Opinion by: Arben Selimi

Most people who invest their savings in capital markets often haste with their investment decisions. They don’t do enough research, don’t analyze company’s data, thus invest (often wrongly) without understanding the real value of the company. Basically, this manner of investing can hardly be called investing; rather it would have to be called gambling, because the investor relies on the probability that his assumption – that the stock price will go up just because its price lately has been rising steadily – will be correct. But good past performance does not always guarantee future profits. Therefore, you should not rely solely on the trend, rather you should base your investment decision on a thorough analysis.

Too often, investors buy stocks because another investor has recommended it, or because they have read one or more articles on the media stating that the stocks of a particular business is constantly growing.

If you make your investment decisions this way, without spending enough time analyzing the company whose shares you are about to buy, chances of making a wrong investment are very high. Moreover, this kind of decision making is risky because in the absence of sufficient information you rely on the information (or misinformation) that others give you.

You should make your investment decisions only after you have understood the true value of the company by doing extensive research, analyzing all the data that is available about the company, and in particular the financial statements, because they are the basis for decision making. Once you understand the value of the company, then it will be very easy for you to decide whether or not to buy shares of that company, and it will be easier for you to decide when to sell them.

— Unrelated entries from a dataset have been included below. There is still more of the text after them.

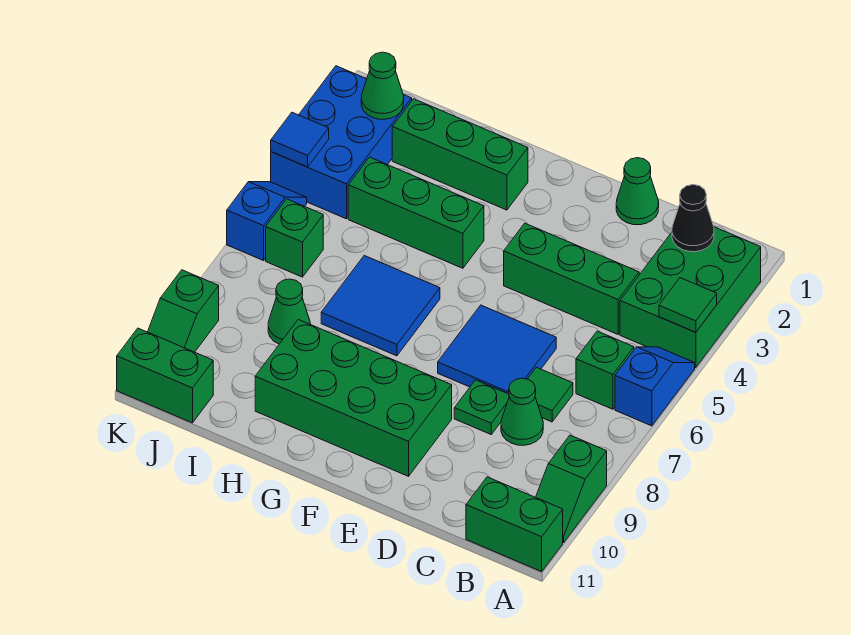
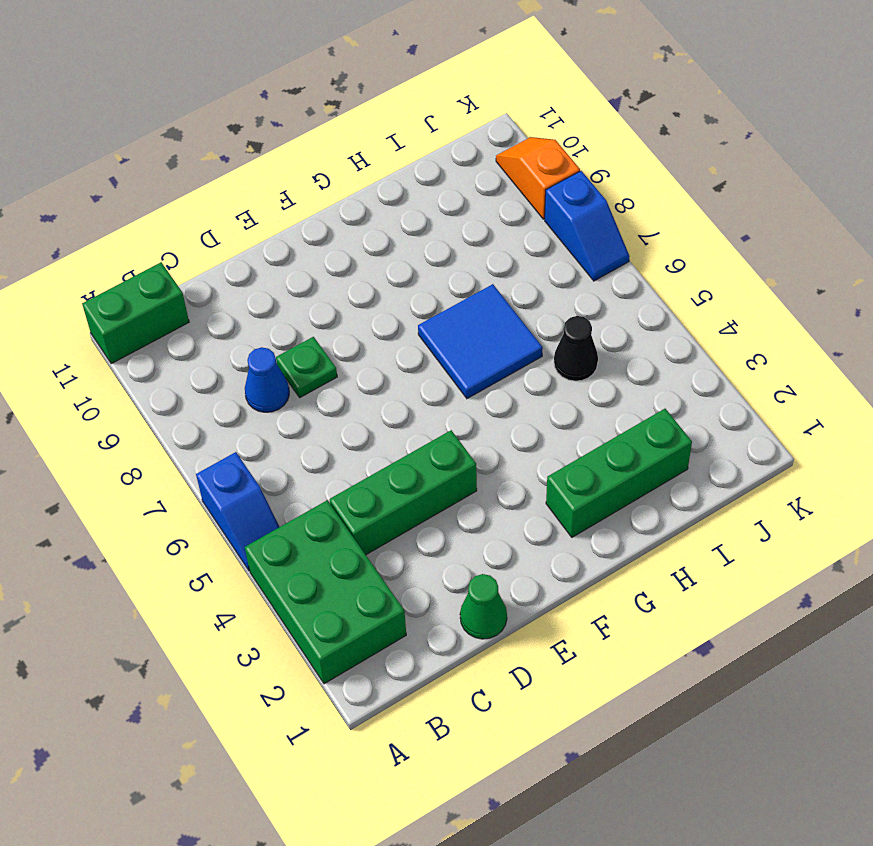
blue cone C8 level 1 -> green cone C8 level 1
black cone I5 level 1 -> black cone B2 level 2
blue slope K7:K8 level 1 top 8 -> blue slope K5:K6 level 1 top 6
orange slope K9:K10 level 1 top 9 -> green slope K9:K10 level 1 top 9
none -> green slope A9:A10 level 1 top 9
none -> green brick B6 level 1
none -> green tile C7 level 1

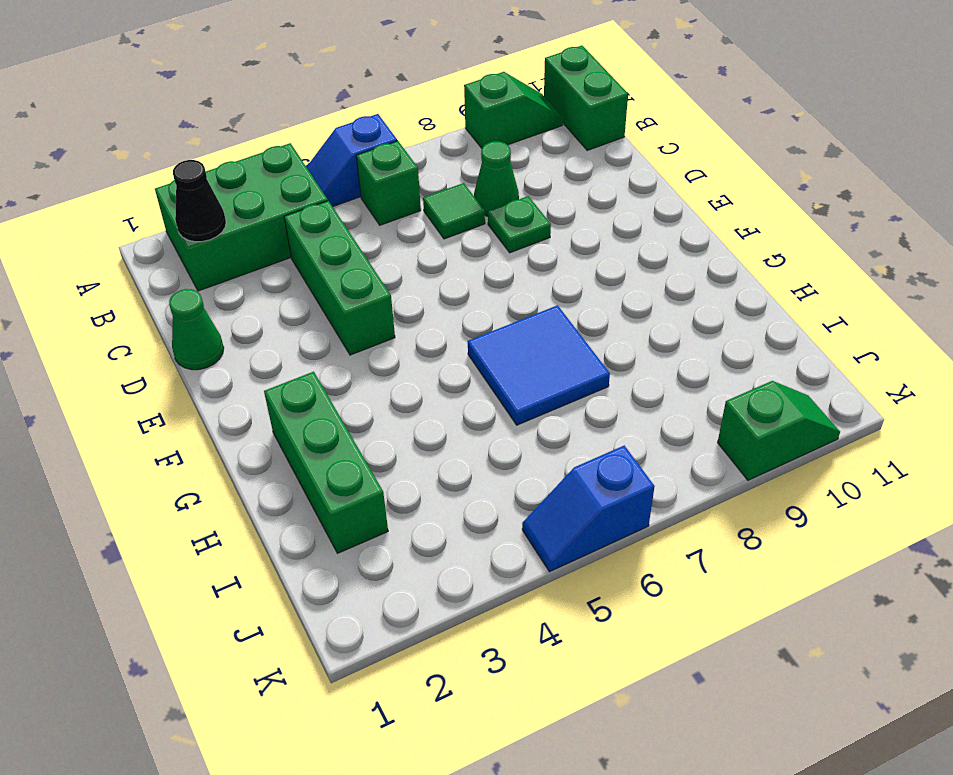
none -> blue tile D6:E7 level 1
none -> green brick E9:H10 level 1
none -> green brick G4:I4 level 1

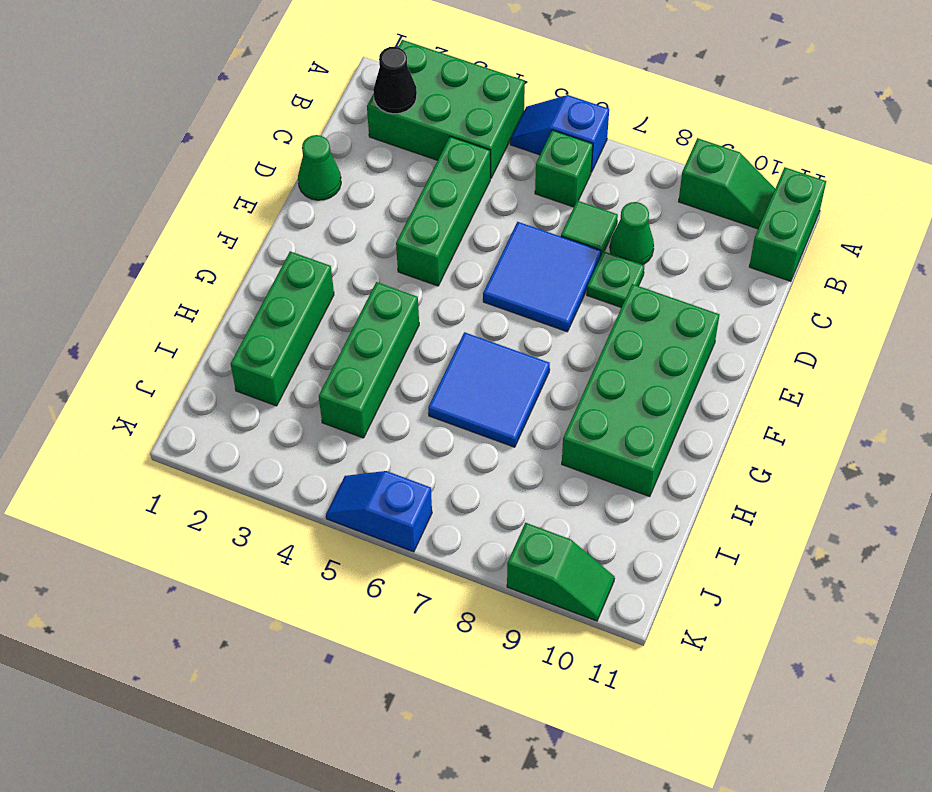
none -> green cone I8 level 1
none -> blue brick J2:K4 level 1
none -> green brick J6 level 1

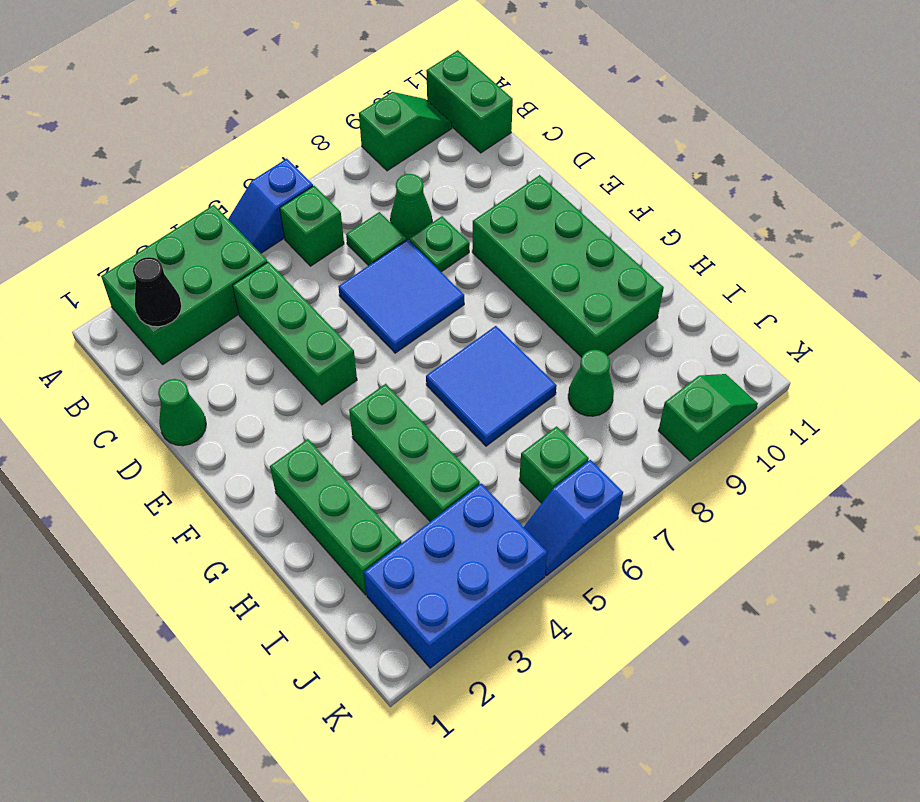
none -> green brick J11:K11 level 1
none -> green tile A4 level 2
none -> green cone J2 level 2

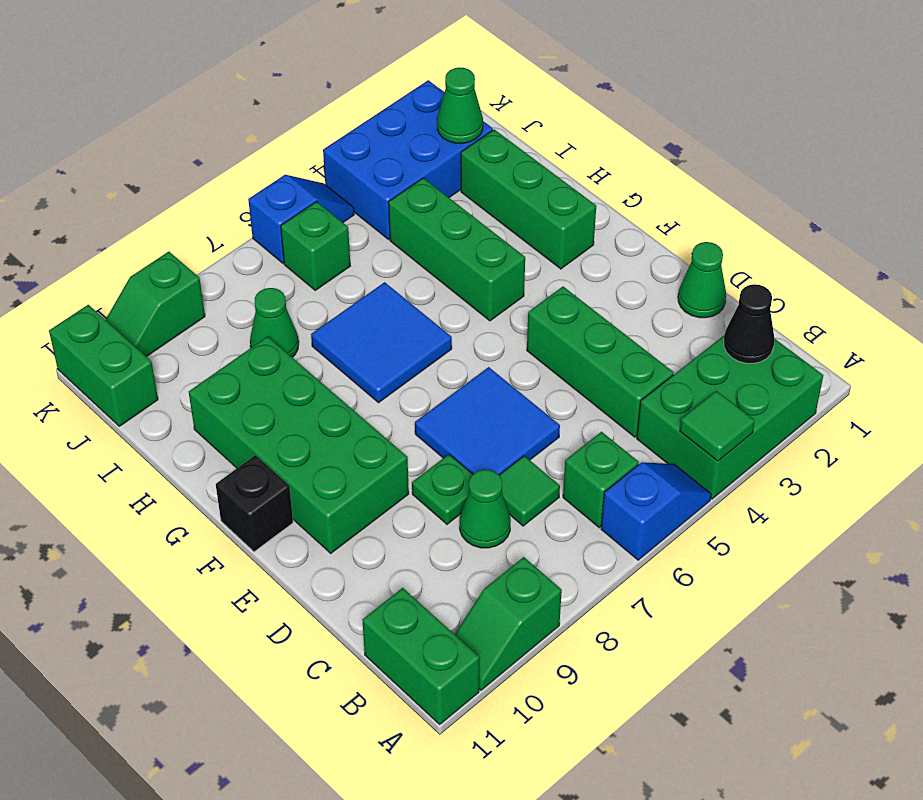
black brick F11 level 1 -> none
none -> blue tile K4 level 2

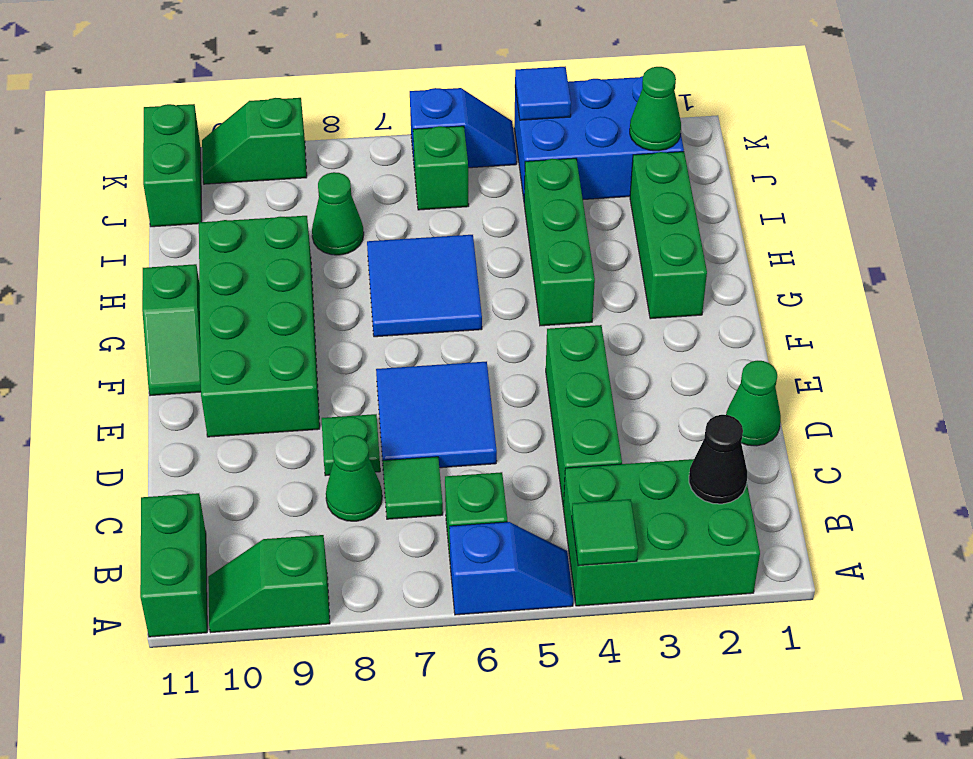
green slope F11:G11 level 1 top G -> none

A very important step for successful investment is to get to know the company you have chosen as a potential investment possibility. When you start researching, you need to evaluate the company with a structured approach. By structured approach I mean that your evaluation should include every aspect of the company starting with the most basic questions: What exactly does this company do and on what does it make money? Sometimes this is easy, but often times (surprisingly) it is not. If you have a good understanding of what that company is doing and are able to explain it to others, and they can easily understand you, you will probably need less time to understand other issues during development. of further analysis.

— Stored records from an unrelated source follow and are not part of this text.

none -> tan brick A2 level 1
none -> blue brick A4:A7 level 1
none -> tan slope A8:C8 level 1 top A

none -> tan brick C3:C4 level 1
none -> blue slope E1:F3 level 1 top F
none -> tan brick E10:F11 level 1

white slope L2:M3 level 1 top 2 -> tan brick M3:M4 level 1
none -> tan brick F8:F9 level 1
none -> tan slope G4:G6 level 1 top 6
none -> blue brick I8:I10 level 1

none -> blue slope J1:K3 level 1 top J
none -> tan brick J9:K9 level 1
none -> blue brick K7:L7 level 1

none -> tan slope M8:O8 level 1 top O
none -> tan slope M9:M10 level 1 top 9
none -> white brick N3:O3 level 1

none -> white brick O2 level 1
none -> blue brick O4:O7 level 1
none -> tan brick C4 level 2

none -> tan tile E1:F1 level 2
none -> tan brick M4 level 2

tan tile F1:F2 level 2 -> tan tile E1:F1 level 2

It is important to know what the company is like today and how it has come to this day, going back to its history. Its story best shows why a company is successful: Did it really work well? Or was its just lucky?

For instance, some of the pharmaceutical companies, whose shares prices have skyrocketed because they develop the vaccine against Covid-19, have high market value while before the pandemic their value was as nearly as high. Likelihood that they will be worth much in the not-too-distant future is quite small, unlike companies like Coca-Cola (KO), whose products have had constant and ever-increasing demand. So, Coca-Cola grew due to the dedication and tireless work for the development of products valued by the market, while pharmaceutical companies like Moderna, BioNTech and the like have grown due to the emergence of unexpected circumstances, while they seized the opportunity to develop a product whose demand in the market now is very high.

Moderna, Inc. Common Stock (MRNA)

BioNTech SE American Depositary Share (BNTX)

Like Moderna, BioNTech was not listed on the stock exchange before Covid-19 appeared, and while it received funding from Pfizer and the U.S. Department of Health, its stock price went up 37-fold, from 13 $ when the company went public (in October 2019) to $ 464 (August 2021).

 

Coca-Cola Company (The) Common Stock (KO)

Unlike the two companies mentioned above, Coca-Cola (KO) is a more stable company because its product has constant demand, therefore the price of its shares on the stock exchange is more stable, which for the investor is a kind of security and guarantee that his investment in the long run will return profits, while in case the investor has an urgent need for liquidity and is forced to sell his shares of companies like Coca-Cola, even if he does not receive any profit, at least there will be no loss, or the loss will be minimal.